In DHS-7, The DHS Program introduced the collection of day of birth of children in the birth history in addition to the month and year of birth. Adding day of birth permits calculating the age of children more accurately. Calculating age in months using just month and year of birth and month and year of interview meant that age in months could be off by one month in approximately half of all cases. For many analyses this difference was small and had little effect, but for some analyses this difference could be more meaningful. With the introduction of day of birth, and the need to calculate age of children more accurately, The DHS Program introduced the Century Day Code (CDC). The Century Day Code is the number of days from the beginning of 1900. January 1, 1900, is CDC 1, January 2, 1900, is CDC 2, December 31, 1999, is CDC 36525, and August 1, 2018 is CDC 43313. The Century Day Code is not simple to calculate manually, but it is the same system used in Excel for calculations between dates.

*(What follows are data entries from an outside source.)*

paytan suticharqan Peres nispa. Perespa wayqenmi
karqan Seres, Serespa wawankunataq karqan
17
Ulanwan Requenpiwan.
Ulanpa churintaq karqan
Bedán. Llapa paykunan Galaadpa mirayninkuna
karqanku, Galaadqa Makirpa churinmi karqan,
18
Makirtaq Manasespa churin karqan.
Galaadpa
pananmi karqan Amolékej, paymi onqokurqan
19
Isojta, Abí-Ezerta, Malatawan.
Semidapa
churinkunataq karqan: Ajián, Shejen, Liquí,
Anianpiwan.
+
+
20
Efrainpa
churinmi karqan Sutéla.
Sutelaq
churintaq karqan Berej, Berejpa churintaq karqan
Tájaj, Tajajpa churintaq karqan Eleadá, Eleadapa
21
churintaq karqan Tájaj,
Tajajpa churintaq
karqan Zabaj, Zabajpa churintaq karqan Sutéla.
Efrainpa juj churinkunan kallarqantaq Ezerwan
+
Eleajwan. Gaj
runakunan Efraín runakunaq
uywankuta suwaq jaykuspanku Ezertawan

To find the CDC for a date using Excel, enter the date into a field (say A1), and then, in another field (say B1) enter:
=VALUE(A1)
Similarly, to get the date from a CDC value in Excel, use the day(), month() and year() functions in Excel (or simply convert the Numeric cell to a Date cell).
In Stata, the CDC can be calculated using the mdy() function as follows:
gen CDCode = mdy(month, day, year) + 21916
e.g.
gen b18 = mdy(b1, b17, b2) + 21916
The mdy() function uses January 1, 1960, as its base. The 21916 is the offset to use January 1, 1900, as the base (365.25 * 60 + 1).
In SPSS, the CDC can be calculated using the yrmoda() function as follow:
compute CDCode = yrmoda(year, month, day) - (yrmoda(1900, 1, 1) - 1) + 1.
e.g.
compute B18 = yrmoda(B2, B1, B17) - (yrmoda(1900, 1, 1) - 1) + 1.
The yrmoda() function uses October 14, 1582, as its base.
The Century Day Codes are used with the date of birth of children and the date of interview and permit the calculation of age of children accurate to the day (see Age of Children). For some dates of birth of children, the exact date may not be fully specified at the time of data collection. For these dates an imputation process is followed, building on the imputation process for date variables described above, and resulting in the imputation of a century day code for all children in the woman’s birth history.